Lawyers for a British gold mining company said Uzbekistan authorities are waging a smear campaign in a bid to steal the company’s half of a lucrative joint venture.
ALMATY, Kazakhstan: Lawyers for a British gold mining company said Uzbekistan authorities are waging a smear campaign in a bid to steal the company’s half of a lucrative joint venture.
Robert Amsterdam, who represents Oxus Gold PLC, said in a statement that the company’s state-run partners have concocted stories of alleged violations of environmental standards as a way of forcing the joint venture into liquidation.
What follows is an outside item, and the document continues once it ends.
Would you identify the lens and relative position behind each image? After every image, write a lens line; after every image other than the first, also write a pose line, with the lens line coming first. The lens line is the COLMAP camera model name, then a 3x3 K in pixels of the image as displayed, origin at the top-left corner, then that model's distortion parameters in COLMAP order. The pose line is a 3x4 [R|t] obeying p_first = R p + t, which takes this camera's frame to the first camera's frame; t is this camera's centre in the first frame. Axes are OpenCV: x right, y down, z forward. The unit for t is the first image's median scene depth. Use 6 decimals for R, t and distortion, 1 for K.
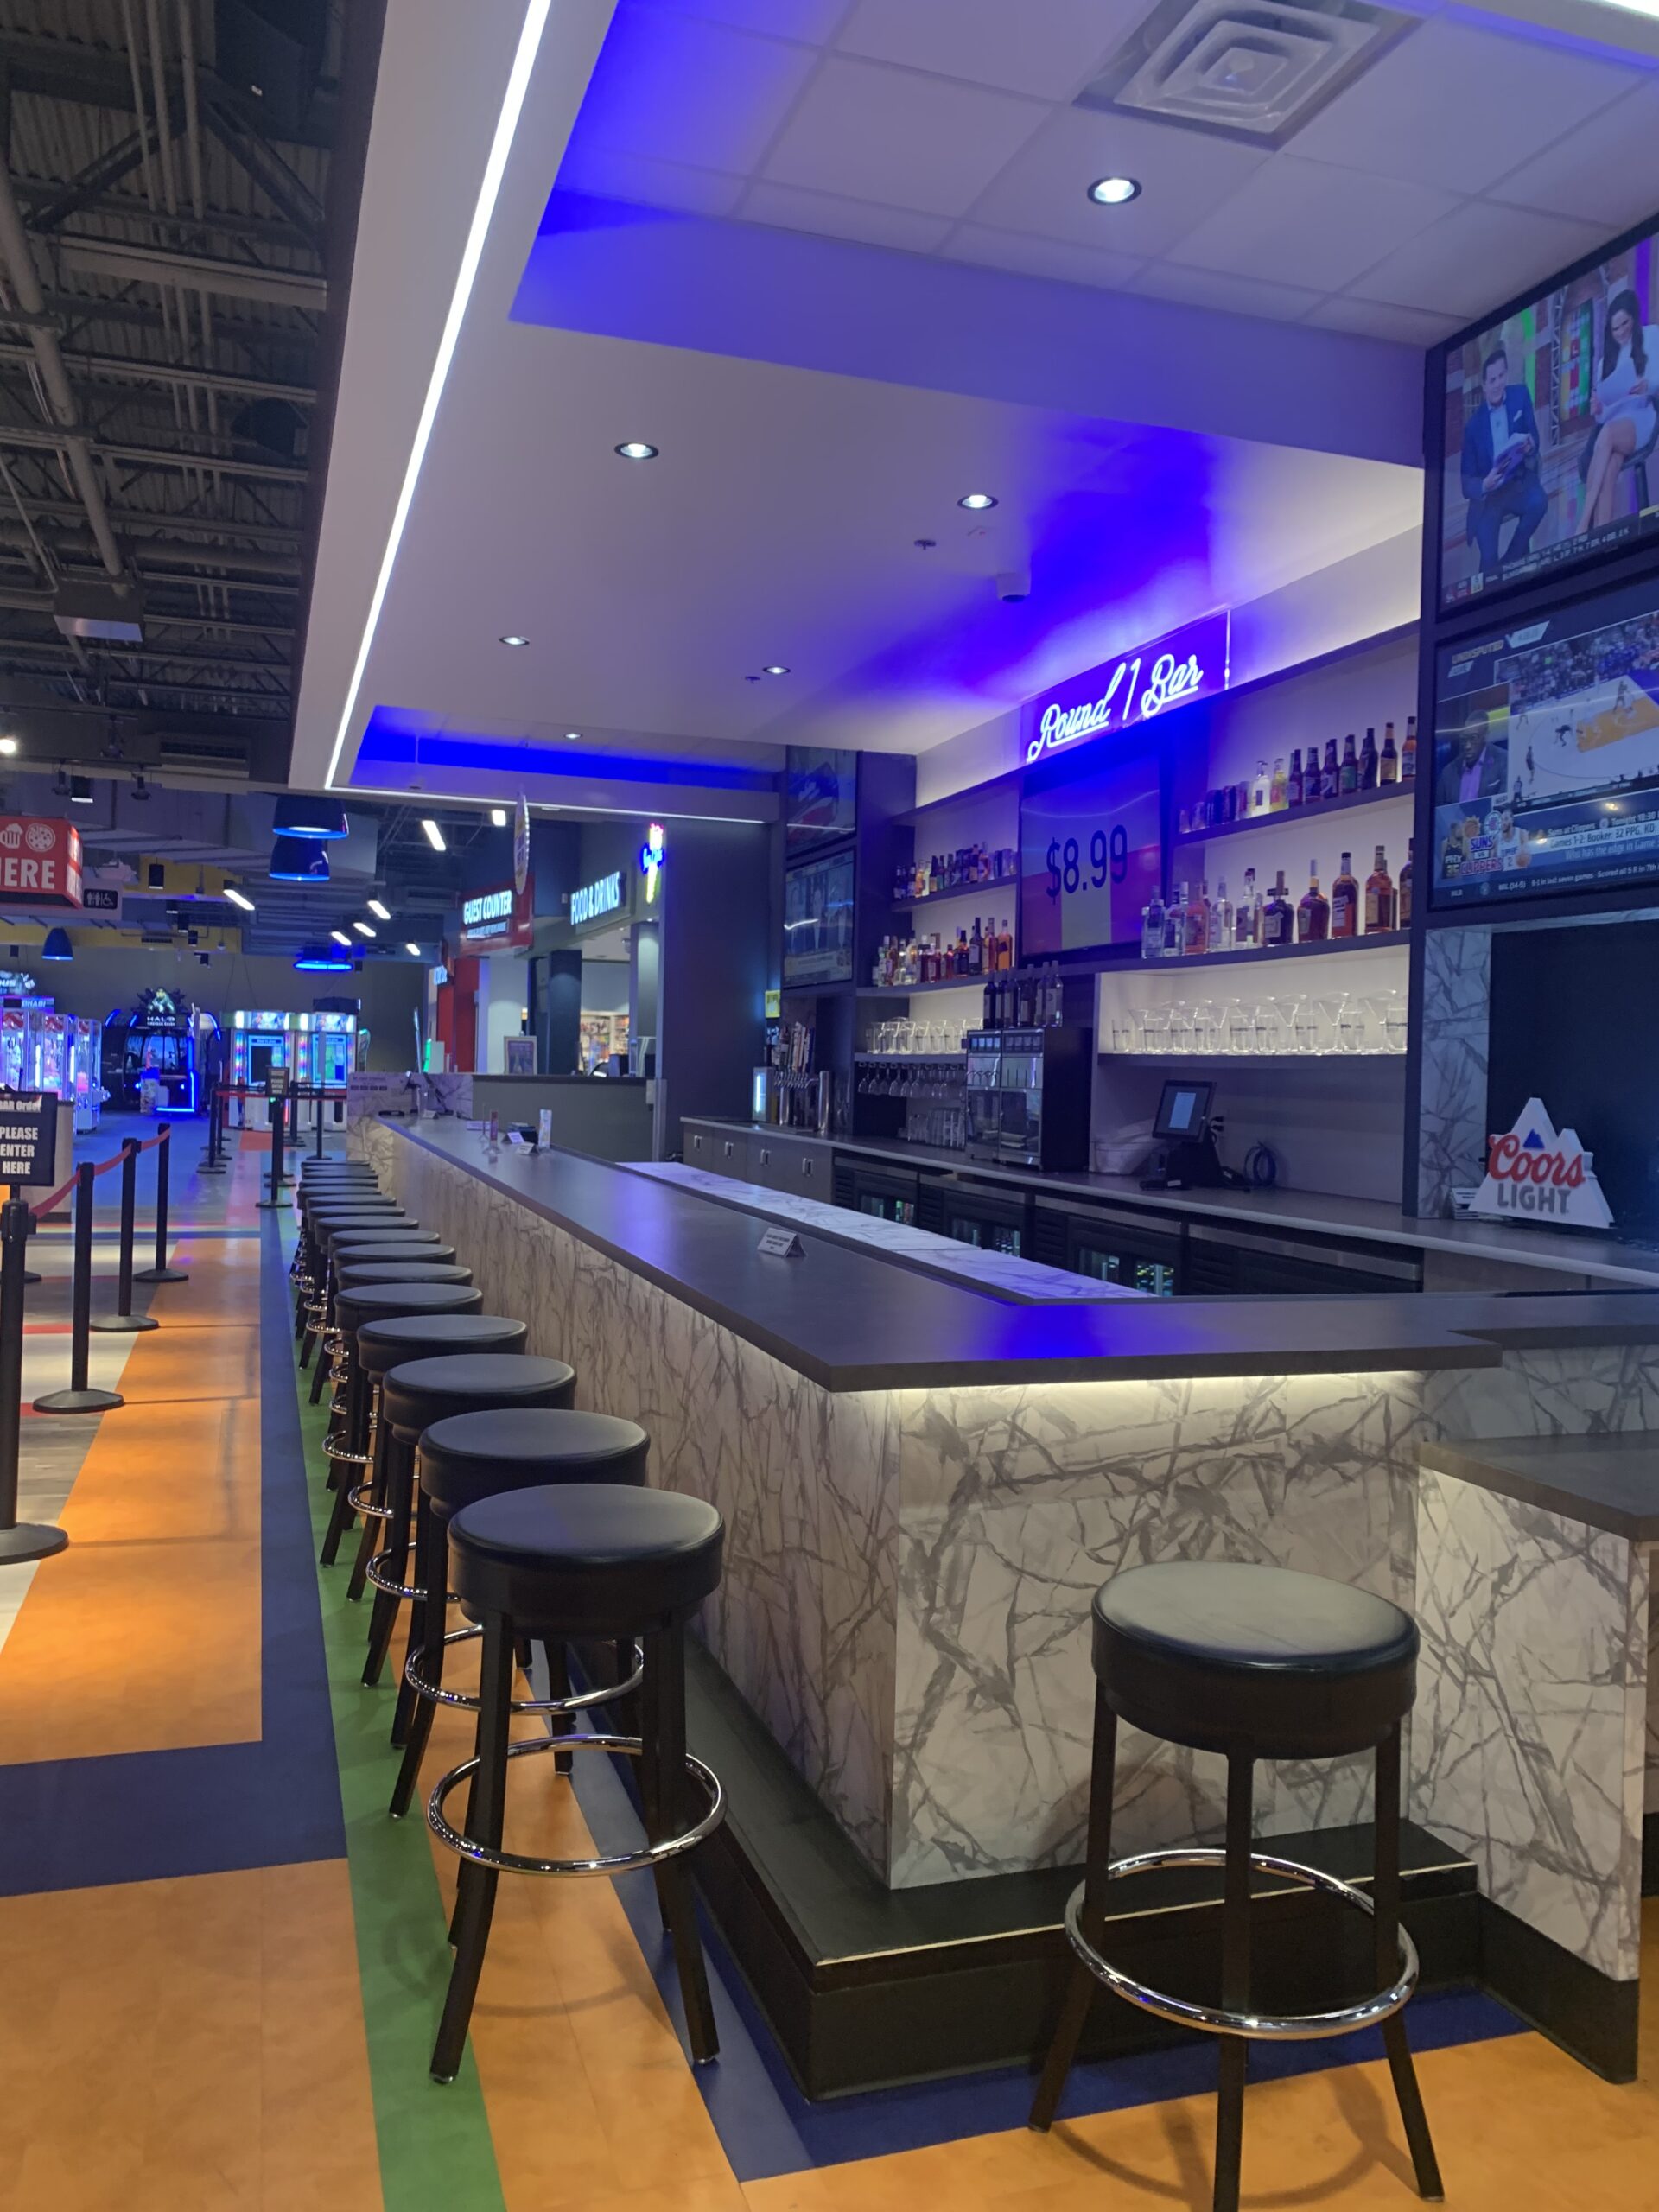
lens RADIAL K [[1716.2, 0, 829.5], [0, 1716.2, 1106.0], [0, 0, 1]] dist [-0.002174, 0.003115]
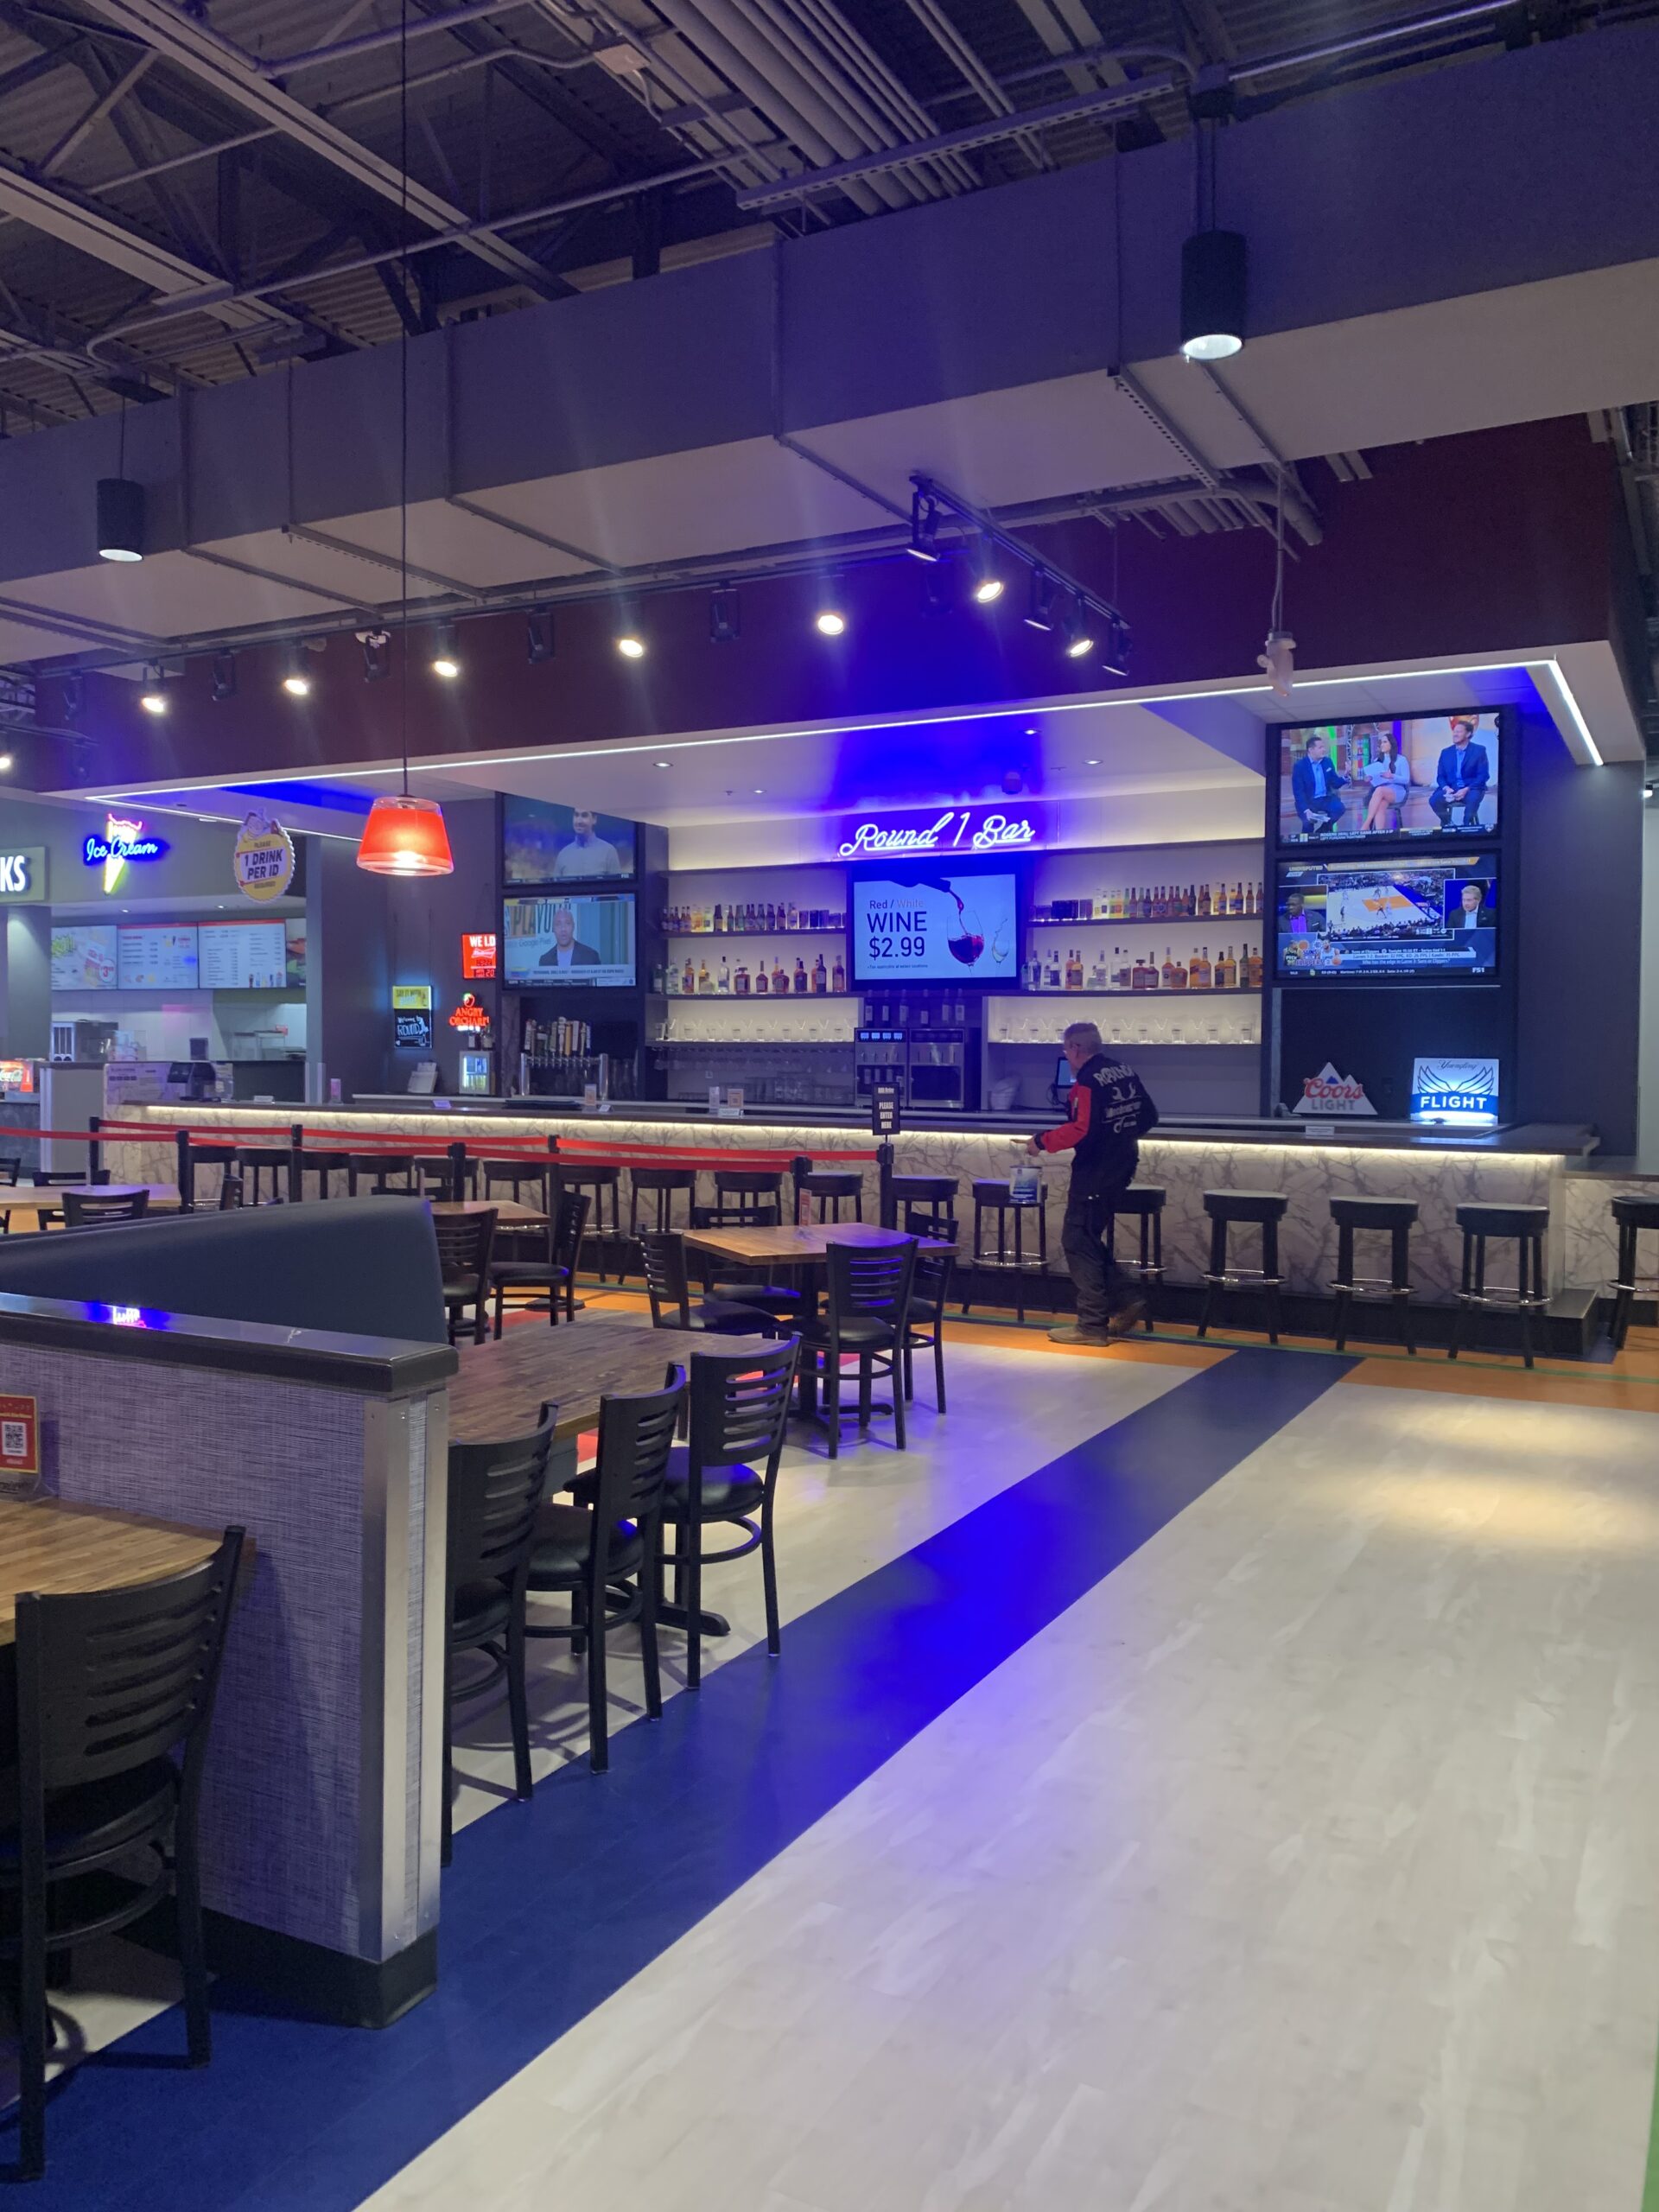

Oxus has a 50% interest in the Amantaytau Goldfields (AFG) venture, where some of the world’s most promising fields are being developed, while Uzbek authorities own the remaining half through two state-owned entities. Uzbekistan is the world’s ninth largest producer of gold, which brings in some 20% of its export revenue, according to the US State Department.
Uzbek authorities this year initiated an audit that Oxus said was being used to squeeze the company out of the venture.
In a new escalation of tensions, AGF’s state-owned stakeholders last month accused Oxus of failing to live up to its investment obligations, introduce new equipment and putting workers’ lives at risk by disregarding safety standards.
Amsterdam dismissed those charges and said Oxus has implemented an environmental plan that far exceeds local regulations.
“In most countries, these false allegations would be the source of jokes, but the Uzbek officials are shamelessly motivated by their desire to steal a profitable foreign investment,” he said.
Amsterdam said that as well pursuing bogus tax claims, Uzbek authorities have subjected Oxus to a campaign of bureaucratic harassment and jailed a senior technician in the company on fabricated spying charges.
“This kind of conduct effectively holds Oxus hostage. The international business community should take note of what happens to foreign investors who achieve success in Uzbekistan,” he said.
Amsterdam, who is representing Oxus in an international arbitration case against Uzbekistan, says the government’s treatment of the company has cost it more than $400 million.
Oxus operations are focused on Uzbekistan, where it has been operating since the mid-1990s. The company estimates reserves at sites being developed by AGF at 2.8 million ounces of gold and 6.7 million ounces of silver.
Several partly foreign-owned ventures were liquidated in Uzbekistan in the past. The government was quick to buy them up at what market observers consider below-market rates.
Uzbek officials say they were willing to part ways with Oxus on amicable terms, but adds that the British miner has resisted all overtures and insisted on trying to sell its assets to another foreign company.